Go through the material and tally the lines containing the string "thumb". Give the total alone.

*** Opening Exercise materials ***

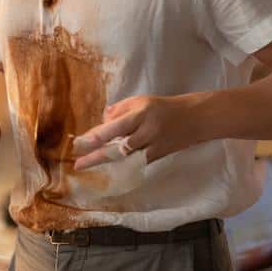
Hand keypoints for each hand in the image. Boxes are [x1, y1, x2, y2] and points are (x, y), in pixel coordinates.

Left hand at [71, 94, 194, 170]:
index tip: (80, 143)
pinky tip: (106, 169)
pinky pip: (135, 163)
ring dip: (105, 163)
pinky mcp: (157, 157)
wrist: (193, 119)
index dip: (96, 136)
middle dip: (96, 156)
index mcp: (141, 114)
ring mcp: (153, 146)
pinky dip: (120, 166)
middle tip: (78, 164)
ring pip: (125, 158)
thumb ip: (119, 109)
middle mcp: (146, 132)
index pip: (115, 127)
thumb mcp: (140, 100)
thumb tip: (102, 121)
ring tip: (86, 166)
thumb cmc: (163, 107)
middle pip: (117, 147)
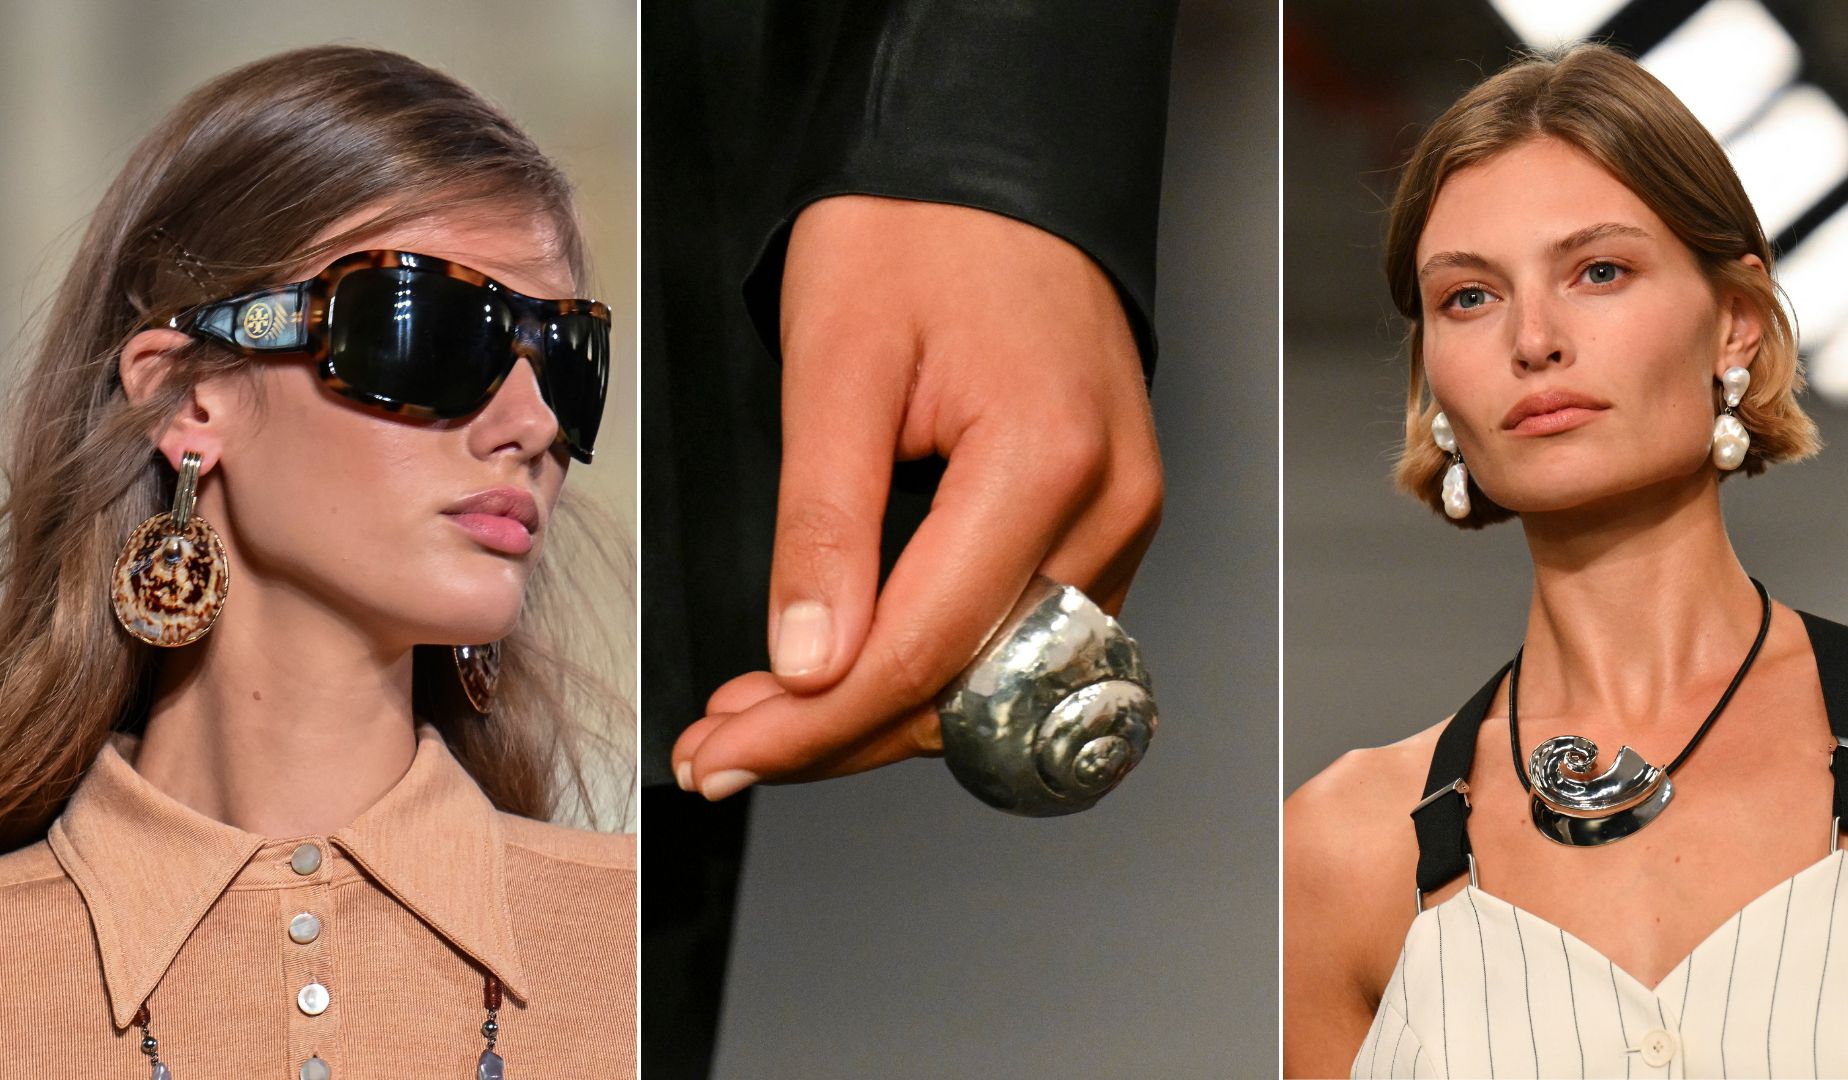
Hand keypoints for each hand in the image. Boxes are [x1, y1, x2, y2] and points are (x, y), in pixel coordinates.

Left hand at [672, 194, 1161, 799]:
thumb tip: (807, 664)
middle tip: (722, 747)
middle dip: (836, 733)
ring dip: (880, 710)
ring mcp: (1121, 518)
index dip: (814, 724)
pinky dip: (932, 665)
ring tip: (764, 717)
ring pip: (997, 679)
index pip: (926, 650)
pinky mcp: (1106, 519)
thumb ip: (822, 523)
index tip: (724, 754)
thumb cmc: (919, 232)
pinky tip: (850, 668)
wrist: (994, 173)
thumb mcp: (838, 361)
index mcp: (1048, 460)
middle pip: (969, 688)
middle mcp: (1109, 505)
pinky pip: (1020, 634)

*** Closing Exercise materials ***

**Completed exercise**. 8